The so-called expert responded, "No, I can’t explain that."
2. From the
Autism in New Brunswick blog:
Many parents of children diagnosed with Autism Disorder were surprised that Dr. Sanjay Gupta, and CNN, chose Amanda Baggs to feature as an example of the life of a "low functioning" autistic person. Ms Baggs has spent her life on the internet detailing her childhood and teen years which she spent, by her words, diagnosed with schizophrenia (about which she often lectured via internet news groups with the certainty that she now expresses about autism), attended school for gifted students, started college, conversed orally with educators and medical personnel, and had at least one boy friend. She is a very capable writer with an excellent command of language and a very sharp intellect. Few parents of severely autistic or low functioning autistic children would recognize their children, or their children's autism, in the life of Ms Baggs.
Then, with millions of autistic persons in the world, some of whom live their lives in the residential and institutional care of others, some with little or no ability to communicate, orally, by means of technology, or otherwise, Dr Gupta and CNN decided to further illustrate the world of autism by interviewing ... yup ... Amanda Baggs. At that point many parents struggling to achieve a better life for their autistic children simply wrote off Dr. Gupta as a credible reporter on the realities of autism.
3. Most directly to the point, from Gupta's own blog, is an entry from October 2007, "
Giving autism a voice". Here's a relevant excerpt:
... It's called facilitated communication and it's been used for some people with autism since the early 1990s. The method involves a facilitator who sits with a person with autism and holds his or her hand, wrist, arm or even simply touches a shoulder in order to help them type with a single digit. The theory is that the presence of a facilitator can help the person focus and target his or her neuromuscular abilities to type on the keyboard. It's controversial because critics say that the facilitator can be the one manipulating the typing rather than the autistic person.
I just returned from the "Autism National Committee" annual meeting in Edmonton, Canada. I saw many people using facilitated communication, or FC, effectively in various ways. In some cases, I was a bit more skeptical. For sure, it is amazing to hear the thoughts of people whose outward appearance (including no eye contact, repetitive words and physical movement) can seem vacant or nonsensical to most of society. But FC was just one part of the conference. People who fall into all categories of the autism spectrum disorders arrived from all over North America to listen and learn from other people with autism. I followed up with an autistic woman named Amanda Baggs, whom we profiled earlier this year.

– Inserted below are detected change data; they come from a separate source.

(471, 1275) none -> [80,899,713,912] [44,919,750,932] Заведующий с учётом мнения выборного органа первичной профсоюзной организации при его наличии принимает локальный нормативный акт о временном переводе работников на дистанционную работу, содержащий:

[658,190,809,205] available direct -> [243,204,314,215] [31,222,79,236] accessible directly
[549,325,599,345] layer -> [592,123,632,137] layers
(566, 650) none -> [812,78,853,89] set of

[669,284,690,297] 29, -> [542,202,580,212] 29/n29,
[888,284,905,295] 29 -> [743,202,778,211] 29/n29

Amanda communicates with a keyboard without a facilitator...
From what I can see, the rap on Gupta isn't really that he's a full-fledged supporter of facilitated communication, as various blog commenters seem to be claiming; it's that he hasn't been a strong enough opponent of it. Given how hard it is to get skepticism a fair hearing on almost any tv program, I don't think that's a particularly strong criticism. Unless people can come up with stronger examples of Gupta supporting FC, I'm inclined to consider that praise by faint damnation.